Tiga hal di atas itu sebenarnya yang menjadi sumber pertanyaan seputar penghapusan UN. Bagaimana mutu sekolah ditentukan jika bukan dari nilai lulusan? Pertimbangan apa yang bisa dijadikan pedoman sebagai syarat masuk ke jenjang pendidikan selanjutnya jika bukan dari nilai lulusan ? Bagaimana juga pembinaan pada sekolah dilakukan pemerintah jika mutu sekolah tidak berpedoman nilai lulusannya?

Semua pertanyaan itu rasional. Semua itu bentuk nyata kepedulian masyarakat akan pendidikan. Artinya ada kontrol masyarakat atas perubahan dalam pendidikan di Indonesia. Akan tetapi lebih tepat jika yang dipikirkan dampak penghapusan UN nantinya.

Setelah UN dihapus sudah pasti ada penurunan motivasi belajar. Selama ini UN dipandang ajang sakral untuk membuktikan prestasi akademis siswa. Siswa pasti akan bertanya-tanya, buat apa belajar jika tidak ada Ujian Nasional?

Memang, prestasi akademik bukan satu-satunya jaminan sukses dalam kehidupan. Fakta di lapangan banyak membuktikan orang bisa sukses tanpa prestasi akademik di sekolah. Akan tetapi tetap saja ada kemungkinan penghapusan UN menurunkan semangat belajar.

Partisipasi lembaga non formal seperti bimbingan belajar dalam pendidikan juga akan merosot tajam. Orang tua akan berpikir ulang mengikuti program bimbingan belajar untuk anaknya. Buat apa ikut bimbingan belajar jika tidak ada Ujian Nasional ? Pasti itu yang ditanyakan. Efeknya pun jelas. Lama-lama bimbingan belajar akan gulung tikar.
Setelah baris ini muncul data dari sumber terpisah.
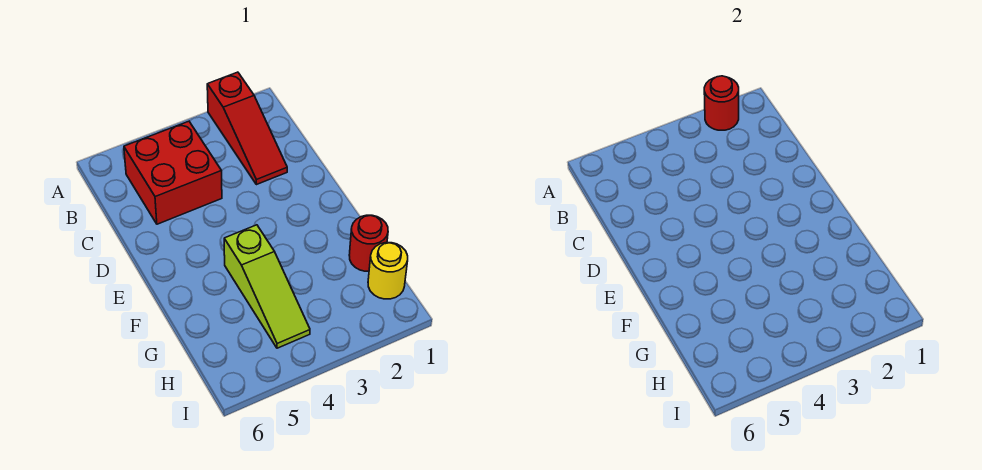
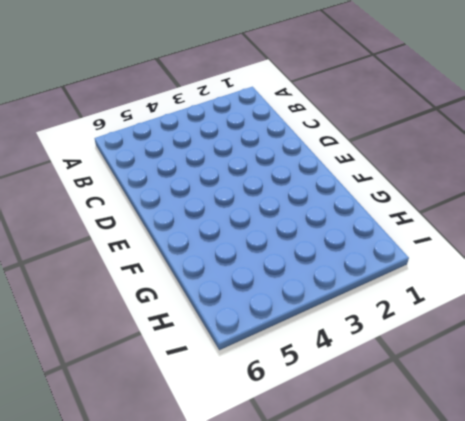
none -> red 1x3 slope [207,72,287,185]
none -> red 2x2 brick [124,121,222,224]

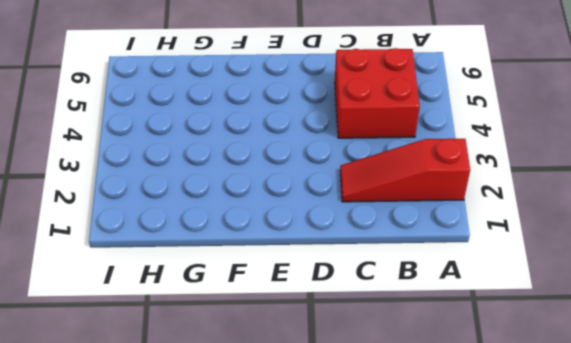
none -> lime 1x3 slope [224,225,310,348]
none -> red 1x1 round brick [349,215,388,271]

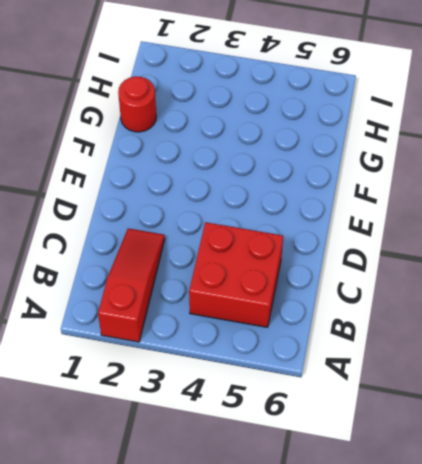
none -> lime 1x3 slope [224,225,310,348]
none -> yellow 1x1 round brick [368,243,408,299]

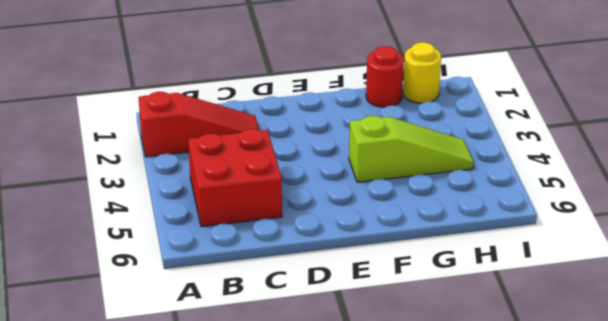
none -> red 1x1 round brick [704,76,739,130]

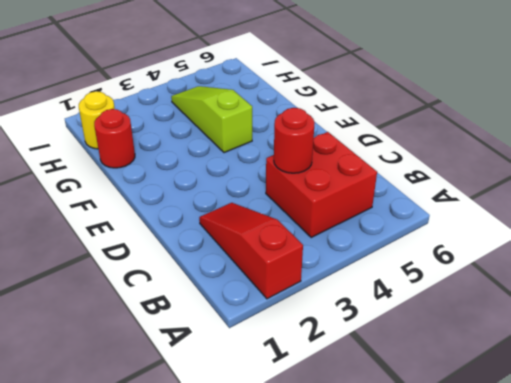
red 1x1 round brick [274,108,314,173] -> red 1x1 round brick moved to [704,76,739,130]

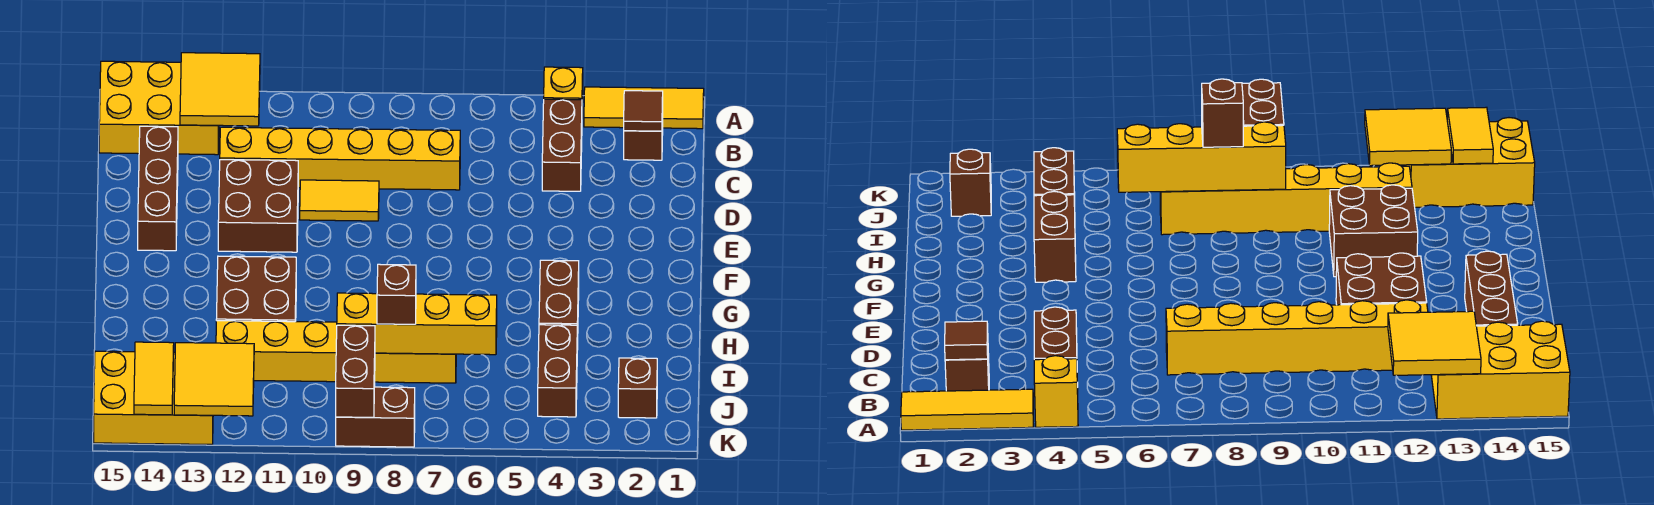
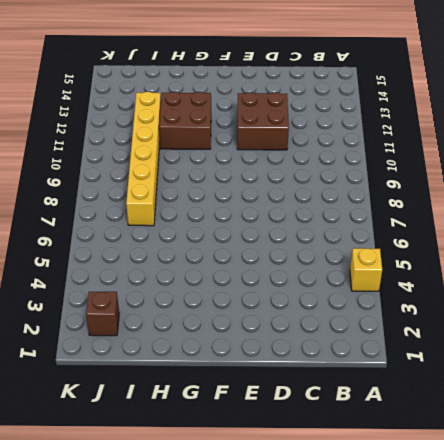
none -> yellow 1x3 tile [584,87,704,129]
none -> yellow 2x3 brick [99,61,219,155]
none -> brown 1x1 brick [624,107,663,160]

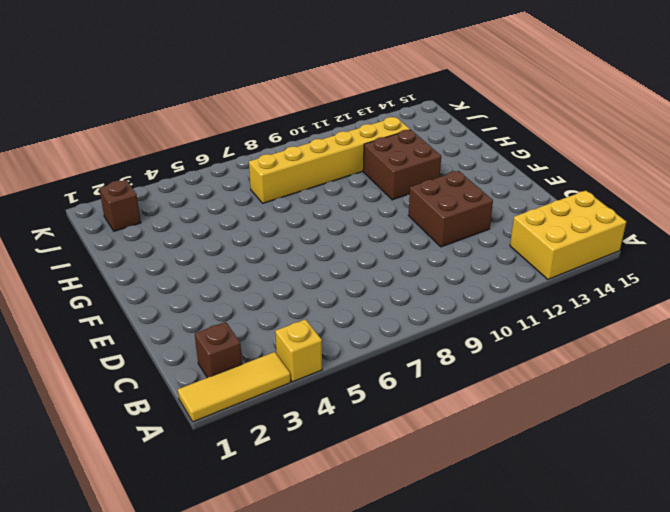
none -> brown 1x2 brick [542,99,582,191]
none -> yellow 1x6 brick [220,127,460,190]
none -> brown 1x3 brick [138,126,178,251]

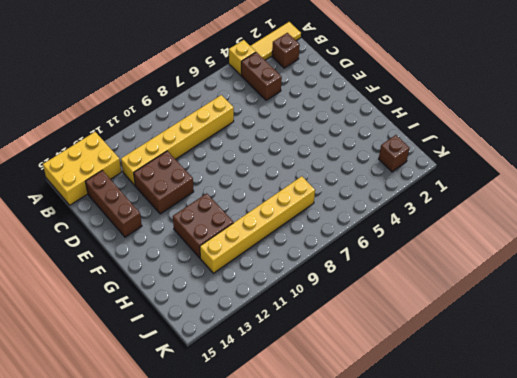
none -> yellow 1x2 tile [300,180,379,221]
none -> brown 1x2 brick [539,260,579,350]
none -> brown 1x2 brick [538,325,577,417]

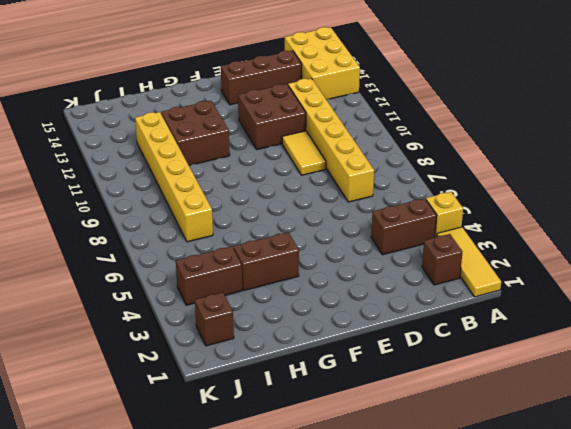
none -> yellow 2x3 brick [94,351,213,444]
none -> brown 1x2 brick [336,387,415,447]
none -> yellow 2x2 tile [180,53,260,126]

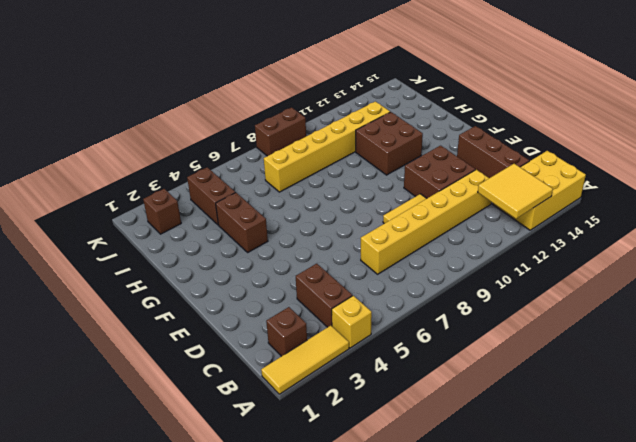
none -> yellow 2x3 brick [94,351,213,444]
none -> brown 1x1 tile [624,91,663,131]
none -> yellow 1x4 brick [337,293,497,355]

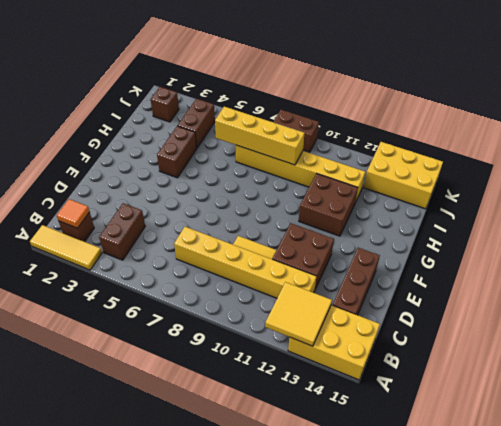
orange 1x1 tile [57,199,90,228] -> brown 1x1 tile [624,91,663,131]
none -> yellow 1x1 brick [544,67,583,103]
none -> brown 1x2 brick [336,325,375,417]
none -> yellow 2x2 tile [174,343,254,416]

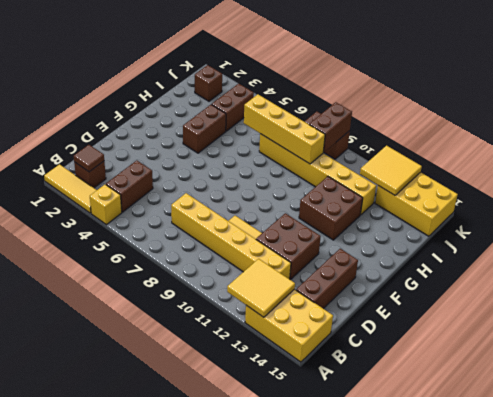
none -> yellow 1x2 tile [134,342,174,415]
none -> brown 1x1 brick [377,264,416,324]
Dari sini tampak penghapusan UN membuka tantangan baru dalam pendidikan. Bagi lembaga pendidikan formal yaitu sekolah dituntut lebih meningkatkan kualitas proses pembelajaran. Ini sudah pasti karena mutu pendidikan tidak lagi ditentukan hasil akhir nilai UN akan tetapi dari prosesnya.

Lembaga pendidikan non formal seperti bimbingan belajar juga harus lebih kreatif dan inovatif jika ingin terus berpartisipasi dalam pendidikan. Mereka harus jeli melihat potensi agar terus dapat membantu peningkatan proses pembelajaran di sekolah.

Bagi guru juga begitu. Para pendidik profesional ini lebih harus optimal menjalankan tugas utama yang melekat secara definitif padanya.

Secara definitif, guru menurut Pasal 1 UU RI Nomor 14 Tahun 2005 tentang Guru dan Dosen adalah pendidik profesional dengan tugas utama mendidik, mengajar, membimbing, mengarahkan, melatih, menilai, dan mengevaluasi peserta didik. Semua tugas utama dalam definisi itu harus dilaksanakan. Tujuan utamanya untuk menumbuhkan motivasi belajar siswa dalam proses pembelajaran.

Sedangkan bagi pemerintah tantangannya lebih berat. Mereka harus bisa membuktikan kebijakan penghapusan UN mampu mewujudkan tujuan pendidikan nasional.

Tujuan pendidikan nasional dalam Pasal 3 UU RI Nomor 20 Tahun 2003 tentang Sistem Pendidikan Nasional adalah untuk berkembangnya potensi peserta didik agar menjadi manusia yang beriman dan bertakwa kepada Tuhan Yang Maha Esa, berakhlak mulia, sehat, berilmu, cakap, kreatif, mandiri, dan menjadi warga negara yang demokratis serta bertanggung jawab.

Apakah penghapusan UN akan mewujudkan tujuan pendidikan di atas? Apakah Asesmen Kompetensi Minimum dan Survei Karakter dan penguatan pendidikan karakter mampu meningkatkan mutu pendidikan di Indonesia?

Untuk saat ini hanya spekulasi yang bisa diberikan. Hanya waktu yang bisa menjawab semua pertanyaan di atas. Satu yang diharapkan yaitu penghapusan Ujian Nasional mampu mewujudkan tujuan pendidikan nasional yang secara nyata tampak pada peningkatan mutu pendidikan di Indonesia.